**TEXT FOR ANALYSIS:**
□ □ □ □

Putrajaya Street Circuit is a street circuit which was first used on 22 November 2014 during the second ePrix of Formula E. The start-and-finish straight runs on one of the major highways – Persiaran Perdana, or Putrajaya Boulevard – and just north of the circuit is the Perdana Putra housing the Prime Minister's Office. The track is  in length and features 12 turns. It was designed by British architect Simon Gibbons, who brought experience of nine years with FOM as circuit planning manager and more recently played a significant role in the rowing and canoeing venue for the London 2012 Olympic and Paralympic Games.

Driver comments
Daniel Abt, Audi Sport ABT: "The track layout looks very interesting and has a lot of different corners. You have a chicane at Turn 1 after the main straight which gives a good first opportunity for overtaking and slipstream battles. Then you have a mix of slow and medium speed corners which is good for keeping the field very tight and will ensure close racing. I think the next very good overtaking spot will be T6 which is in front of the Fan Zone and should give the spectators a great view of the action. T9 meanwhile reminds me of the very tight hairpin at Macau. All in all the layout looks really promising and will for sure provide great racing."

□ □ □ □

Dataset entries
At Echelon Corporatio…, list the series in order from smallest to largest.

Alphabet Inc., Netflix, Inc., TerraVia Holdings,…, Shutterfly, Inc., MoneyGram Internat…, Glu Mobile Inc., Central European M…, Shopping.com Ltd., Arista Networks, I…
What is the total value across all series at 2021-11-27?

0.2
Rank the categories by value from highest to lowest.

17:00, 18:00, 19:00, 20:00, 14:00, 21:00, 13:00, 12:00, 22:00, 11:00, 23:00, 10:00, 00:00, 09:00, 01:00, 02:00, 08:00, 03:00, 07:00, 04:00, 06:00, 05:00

□ □ □ □

**STUDY QUESTIONS:**
(1) Rewrite the dataset entries as a numbered list, leaving out the blank lines.
(2) Extend the text on the Putrajaya Street Circuit past its final sentence.

**ACTIVITY ANSWERS:**
(1)
1. At Echelon Corporatio…, list the series in order from smallest to largest.
2. Alphabet Inc., Netflix, Inc., TerraVia Holdings,…, Shutterfly, Inc., MoneyGram Internat…, Glu Mobile Inc., Central European M…, Shopping.com Ltd., Arista Networks, I…
3. What is the total value across all series at 2021-11-27?
4. 0.2
5. Rank the categories by value from highest to lowest.
6. 17:00, 18:00, 19:00, 20:00, 14:00, 21:00, 13:00, 12:00, 22:00, 11:00, 23:00, 10:00, 00:00, 09:00, 01:00, 02:00, 08:00, 03:00, 07:00, 04:00, 06:00, 05:00

(2)
Sam Bird, Virgin Racing: "The track is quite a bit shorter than Beijing. I think it’ll be higher in terms of energy output for the distance than we saw in Beijing. It’s a little bit more high speed and there’s some long straights. (...) Looking for overtaking zones, you have to say Turn 3, possibly T4, possibly T7 and T12 and maybe T10 down the inside will be the main overtaking zones. I can’t really see anyone making a lunge into 1 – it’s not enough of a brake really."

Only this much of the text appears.